Я въехал в ворота палисада вскоре после полудня, и еще час ушел у меня на доклад губернатору. Когда он наконец отпустил меня, я поспешил к дому пастора. Проезжая мимо гостиницы, я взглянул вверх, на окно, из которого на рассвете на меня смотрел итальянский доктор. В этот раз на меня никто не смотрел, окно было наглухо закрыто ставнями, а у двери против обыкновения не торчали французские прохвосты, состоявшие на жалованье у лорда Карнэла. Проехав еще несколько ярдов, я неожиданно встретился с его милостью лицом к лицу – он как раз выходил из переулка, спускающегося к реке. Увидев меня, он заметно вздрогнул и поднес руку ко рту. Я слегка кивнул ему и проехал мимо. Неподалеку от дома, у ворот кладбища, мне повстречался мастер Джереми Спэрроу.
– Рад вас видеть, – воскликнул он. – Ну как, индейцы успокоились?
– Пока что да. А как ваш больной?
– Хорошо, – серьезно сказал он, – два часа назад я закрыл ему глаза.
– Стало быть, он умер, – промолвил я. – Что ж, теперь у него есть одно преимущество перед живыми: он избавлен от всех бед и забот. А что, вас опять к кому-нибудь вызвали? Вы так быстро шагаете прочь от дома.
– По правде говоря, – ответил он, – я только что узнал о волнении среди язычников и очень встревожился. Вам, конечно, виднее, но, по моему разумению, вам не следовало разрешать вашей жене идти сегодня на прогулку в лес. Вот я и решил перейти перешеек, чтобы от греха подальше отвести ее домой.
– Идти на прогулку в лес? – медленно повторил я. – Так она сейчас в лесу? С кем?
– С Диконом и Анджелой, – ответил он. – По словам тетушки Аллен, они ушли через час после восхода солнца. Я думал, что вы…
– Нет, – перебил его я, – напротив, я велел передать ей, чтобы она не выходила из сада. Ей грозит опасность не только от индейцев.
Я был вне себя от гнева, но кроме гнева мною владел еще и страх.
– Я сейчас же поеду и отвезу ее домой, – сказал я.
Говоря это, я случайно посмотрел в сторону форта и судов, стоящих на якоре под его стенами. Что-то в этой картине было не так. Я посмотрел еще раз и понял – не хватает одного корабля, такого знакомого и ненавистного.

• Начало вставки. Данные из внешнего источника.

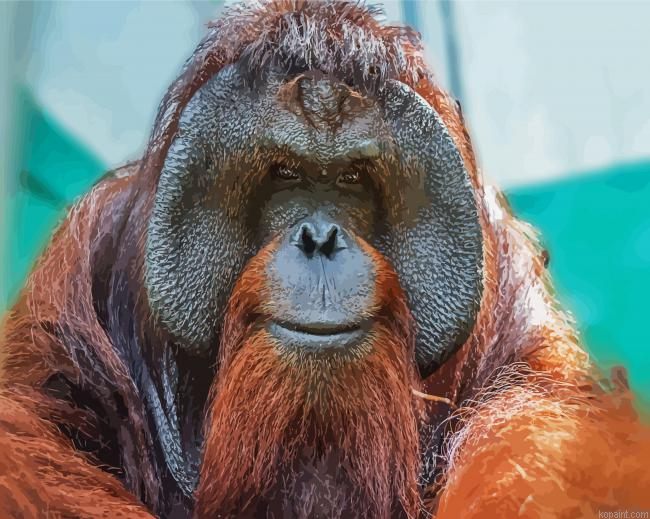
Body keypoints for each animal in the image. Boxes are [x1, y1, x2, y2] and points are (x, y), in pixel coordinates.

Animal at [1, 1, 649, 518]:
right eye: (287, 174)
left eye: (351, 180)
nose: (319, 236)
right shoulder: (78, 267)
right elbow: (29, 432)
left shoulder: (512, 290)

– Где «Санта-Тереса»? – спросил я, и страх еще сильнее сжал мое сердце.
– Нынче утром она отплыла вниз по реке. Я видел ее недавно, когда возвращался из Арчерз-Хоуп. Она стоит на якоре в середине реки, там, где в Джеймс впадает большой ручей. Но почему она покинула свою обычную стоянку?
Мы переглянулись, и в глазах другого каждый прочел ту мысль, которую сам не осмеливался высказать вслух,
– Вы можете взять гнедую кобылу, – сказал я с нарочитой легкостью, потому что на сердце мне словно навалился тяжелый камень, – и мы поедем в лес. Я думаю, что там все в порядке. Наверняка она надевает сейчас вепок из вьюнков или играет с белками, или спит на куче красных листьев, положив голову на колени Анджелы.
– Наверняка, – ответил он. – Не теряйте времени. Я оседлаю кобылу и догоню вас через две минуты.